A partir de las acciones que YPF posee en la compañía, buscará terminar la sociedad con el accionista mayoritario, British Gas, para que Metrogas vuelva al Estado

Luego de Aguas Argentinas, de Aerolíneas Argentinas e YPF, parece haber llegado el turno de nacionalización para Metrogas. La mayor distribuidora de gas del país con 2,2 millones de clientes en Capital y el ámbito bonaerense, atraviesa una delicada situación financiera. Y si bien logró que sus acreedores aceptaran un plan de reestructuración de su deuda, sus ingresos se reducen y podría volver a caer en default si no recibe oxígeno financiero a corto plazo.
La solución que habría encontrado el Gobierno sería reestatizarla a partir de las acciones que controla a través de YPF. La petrolera posee el 45,33% de Gas Argentino S.A (GASA), controlante del 70% de Metrogas. Otro 54,67% está en manos de British Gas (BG), y el 30% restante se lo reparten la ANSeS (8,13%), accionistas bursátiles y el personal. Ahora, la intención oficial es quedarse también con las acciones de BG.

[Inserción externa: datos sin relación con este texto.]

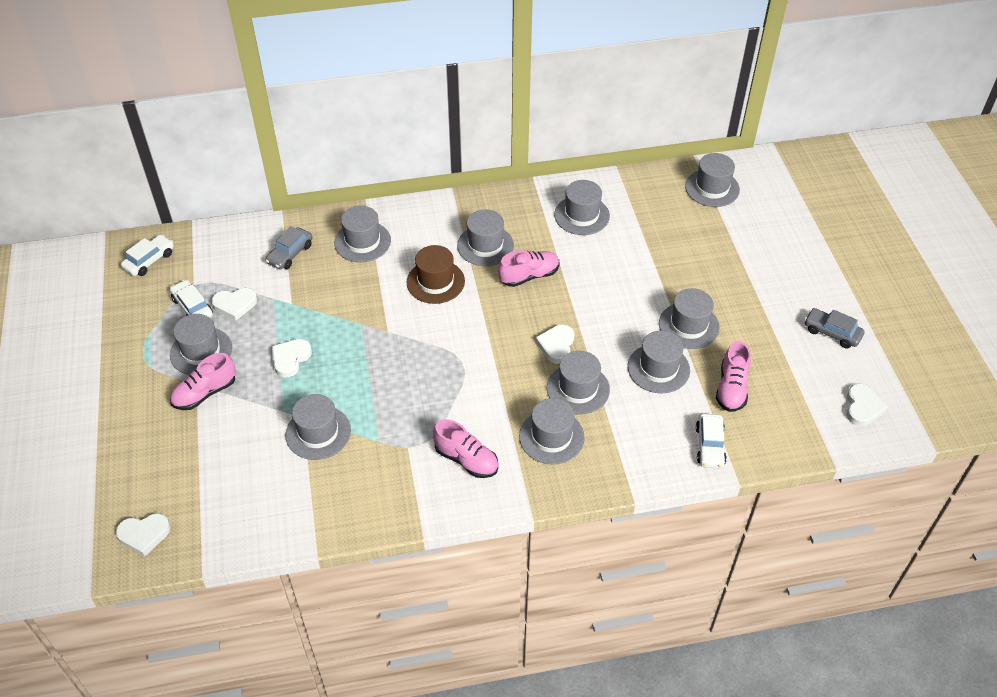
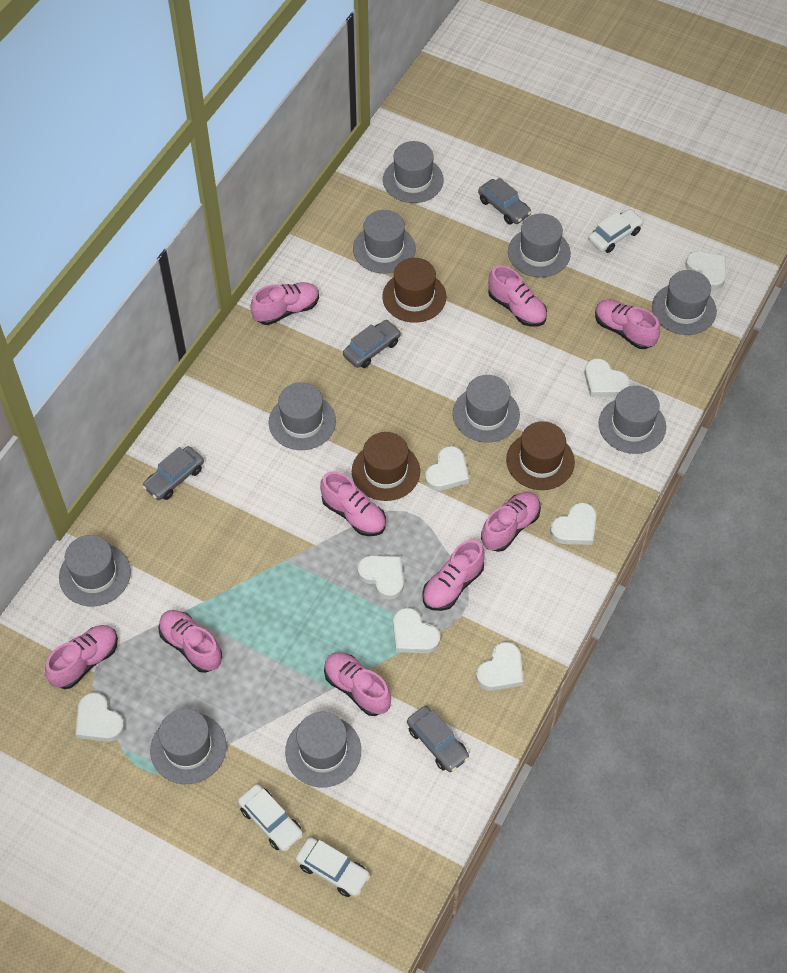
brown hat: 1 -> 3
grey car: 2 -> 4
pink shoe: 4 -> 9
white heart: 5 -> 8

Ayer, el Gobierno dio un primer paso concreto para cumplir con ese objetivo y reeditar los años de Gas del Estado.
Lo hizo en la asamblea de accionistas para renovar autoridades de Metrogas. Allí designó nuevos directores en reemplazo de los que hasta ahora representaban a YPF en la gasífera.
Se trata de Gustavo Di Luzio, especialista en el negocio gasífero y con alto cargo jerárquico en el área de participadas, desde donde YPF controla las acciones que posee en otras sociedades. Y Pablo Vera Pinto, ex Mckinsey, experto en reestructuraciones empresarias, y actual director de Planificación de YPF, adonde ingresó de la mano de Miguel Galuccio.
Ambos directores recibieron además las bendiciones del ministro de Planificación, Julio De Vido, y del viceministro de Economía, Axel Kiciloff, para hacerse cargo del futuro de Metrogas.
Desde la petrolera explicaron a El Cronista que la intención de ambos es analizar la situación de Metrogas, que debe cumplir con pagar una deuda de u$s 250 millones. En junio pasado, sus acreedores le aceptaron un pago con quitas de entre 46,8% y 53,2%. Pero como la caja de Metrogas sólo le permite operar hasta octubre, esa propuesta corre riesgo de incumplimiento.
Desde otras fuentes oficiales reconocieron que para normalizar la situación de la empresa es inexorable su nacionalización, y aseguraron que para lograrlo buscarán sacar a BG del capital.
En este punto, dos serían las opciones. La primera, reeditar la propuesta de compra de las acciones del grupo británico hechas por YPF durante la gestión de Repsol y los Eskenazi.
La operación fracasó debido a que estaba condicionada a un acuerdo por la deuda con sus acreedores que en ese momento no se cerró, y a que el Gobierno autorizara el deal, ya que la legislación prohibe a un productor de gas ser a la vez dueño de una distribuidora. El okey oficial tampoco llegó en tiempo y forma, y BG siguió siendo accionista de Metrogas.
La segunda opción, considerada la más probable a la luz de los antecedentes de desembarco del kirchnerismo en empresas de servicios públicos, se refiere a una especie de take over oficial que obligue a BG a irse de Metrogas sin indemnización. “Sería al estilo Repsol, Marsans o de la salida del grupo francés Suez de Aguas Argentinas”, graficaron las fuentes.
También advirtieron que el Gobierno no tiene intenciones de compartir el futuro de Metrogas con un grupo como BG, que radicó una demanda contra el Estado ante el Ciadi mas allá de que el fallo final benefició a la Argentina.
Lo cierto es que Metrogas necesita una urgente inyección de capital para poder mantenerse a flote y seguir ofreciendo su servicio de distribución de gas. Por estas horas, la única forma de que concrete esa necesidad es con dinero estatal, ya que el reclamado anhelo por aumentos de tarifas lleva 12 años y no parece ser una opción viable.
De hecho, el ingreso del Estado podría generar un flujo de nuevas inversiones en Metrogas sin necesidad de tocar el bolsillo de sus clientes, reclamo constante de la compañía por entender que el congelamiento fue el detonante de todos los problemas financieros de la distribuidora, cuyos últimos seis balances anuales vienen arrojando fuertes pérdidas.
Mientras tanto, la distribuidora sigue intervenida, tras haber declarado su default en 2010. El cargo de interventor lo ejerce Antonio Gómez como representante del Estado para fiscalizar y controlar los actos administrativos de la compañía con la excusa de evitar que el default pueda afectar su servicio.